Our medieval hangover continues and Britain’s leading scandal of the day naturally features two lords. The first is Lord Alistair McAlpine: a former advisor to the Thatcher government, whom a recent investigation by the BBC’s Newsnight had wrongly implicated in a child abuse scandal at a Wrexham care home. McAlpine was not identified in the original Newsnight story due to Britain’s libel laws – even though they potentially licensed his naming – but he was increasingly associated with the story on Twitter. The elderly and infirm aristocrat was consequently reviled as a paedophile by hundreds of Twitter contestants. It took almost a week before the Guardian newspaper resolved to investigate the story, whereupon it promptly fell apart. Newsnight’s only witness had mistaken the lord for somebody else.
Enter our second lord, or at least shudder as his shadow falls across the stage. Lord Justice Brian Leveson is currently writing a report on the freedom of the press in this country. We generally find this acceptable because the word “Lord” sounds pleasantly quaint and wholesome. In any other country, the prospect of somebody who is unelected making decisions about the extent of the public’s liberty would be regarded as somewhat more sinister.
For our MPs, the McAlpine debacle clinches the point that we are suffering from too much freedom. The internet is out of control, Twitter is grossly irresponsible, and the state needs to intervene to regulate everything, with the fine, subtle mind of Lord Leveson ironing out the details. Newspaper editors have themselves capitulated, offering their own collective self-censorship as a more liberal alternative to statutory regulation. It has come to something when the deputy PM Nick Clegg has to explicitly reassure us that any regulation of the media will not be conducted by politicians, but he otherwise condemns the treatment of McAlpine as “trial by Twitter.” The Tory MP Conor Burns has been vociferous in rattling his sabre:
Lord McAlpine’s reputation was in tatters last week because people were able to post things with complete impunity on the internet. We are going to have to bring Facebook and Twitter under the same laws as libels committed by newspapers or television channels.
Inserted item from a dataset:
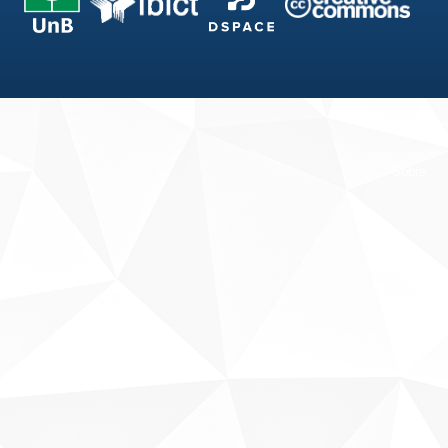
Fale conosco
Sobre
Just imagine, however, that there had been no libel laws to begin with. Newsnight would have openly accused McAlpine of paedophilia. Within hours, the lord’s side would have issued a furious and detailed rebuttal. Twitter would have remained undecided. Newsnight itself would have been forced to defend its story and clarify its evidence. Suspicious journalists would have begun to question the credibility of Newsnight’s only witness, the agenda of the journalist who had researched and presented the investigation, and the fact that the same allegations had been repudiated in the past. McAlpine would have been reading his apology over breakfast the next morning.
Instead, McAlpine or his earthly representatives remained bizarrely silent, whilst a bubble of speculation and innuendo about the lord’s past was allowed to inflate on Twitter. In retrospect, it looks almost like a trap. McAlpine’s name was trending whilst mainstream journalists were restrained by the fear of being abandoned by their own newspapers. I would not usually give the Guardian journalist George Monbiot the time of day, but at least he had the cojones to name McAlpine (if purely out of mischief) and nudge this name into the light. After six days, the situation had become as preposterous as it was agonising. The Guardian finally popped the bubble and named McAlpine. Now you could not find a microscopic creature who is still maintaining that McAlpine is a paedophile.
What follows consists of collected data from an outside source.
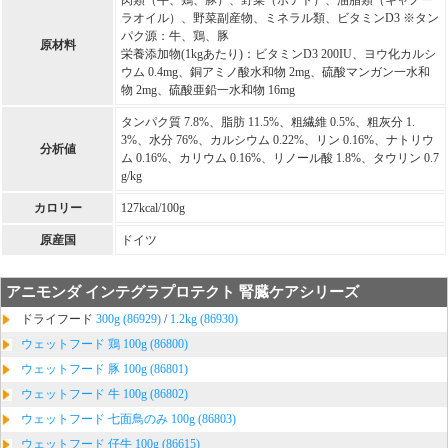
ラオイル）、野菜副産物、ミネラル類、ビタミンD3 ※タン
パク源：牛、鶏、豚
原材料
栄養添加物(1kgあたり)：ビタミンD3 200IU、ヨウ化カルシ
ウム 0.4mg、銅アミノ酸水和物 2mg、硫酸マンガン一水和
物 2mg、硫酸亜鉛一水和物 16mg
タンパク質 7.8%、脂肪 11.5%、粗繊維 0.5%、粗灰分 1.
3%、水分 76%、カルシウム 0.22%、リン 0.16%、ナトリウ
分析値
ム 0.16%、カリウム 0.16%、リノール酸 1.8%、タウリン 0.7
g/kg
カロリー
127kcal/100g
原産国
ドイツ
アニモンダ インテグラプロテクト 腎臓ケアシリーズ
ドライフード
300g (86929)
/
1.2kg (86930)
ウェットフード 鶏 100g (86800)
ウェットフード 豚 100g (86801)
ウェットフード 牛 100g (86802)
ウェットフード 七面鳥のみ 100g (86803)
ウェットフード 仔牛 100g (86615)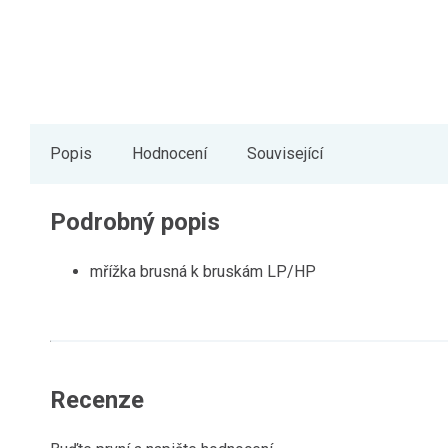
Popis
Hodnocení
Související
Podrobný popis
mřížka brusná k bruskám LP/HP
Recenze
And Conor Burns claims that we should “bring Facebook and Twitter under the same laws as libels committed by newspapers and television channels.” I would suggest that he means the opposite.
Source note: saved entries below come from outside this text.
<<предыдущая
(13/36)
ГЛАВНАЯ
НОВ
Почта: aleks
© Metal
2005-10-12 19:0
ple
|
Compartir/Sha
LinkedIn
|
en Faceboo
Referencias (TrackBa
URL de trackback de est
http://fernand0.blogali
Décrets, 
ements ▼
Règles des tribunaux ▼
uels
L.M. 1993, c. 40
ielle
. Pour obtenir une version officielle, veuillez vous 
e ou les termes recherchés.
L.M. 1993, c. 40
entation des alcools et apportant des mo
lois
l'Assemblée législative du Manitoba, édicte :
The ultimate trouble has been too little freedom of speech, not too much. And one of the ugliest aspects of the McAlpine disaster has been the tendency amongst our legislators to dismiss the average Twitter user as a yob – an irresponsible and loutish gossipmonger – when the Twitter bubble was predominantly inflated by the “serious” mainstream media, who were themselves frustrated by McAlpine’s prospective recourse to legal protection. In other words, the emerging free press was destabilised by the old regulated press. Lord Leveson should not print out that report quite yet.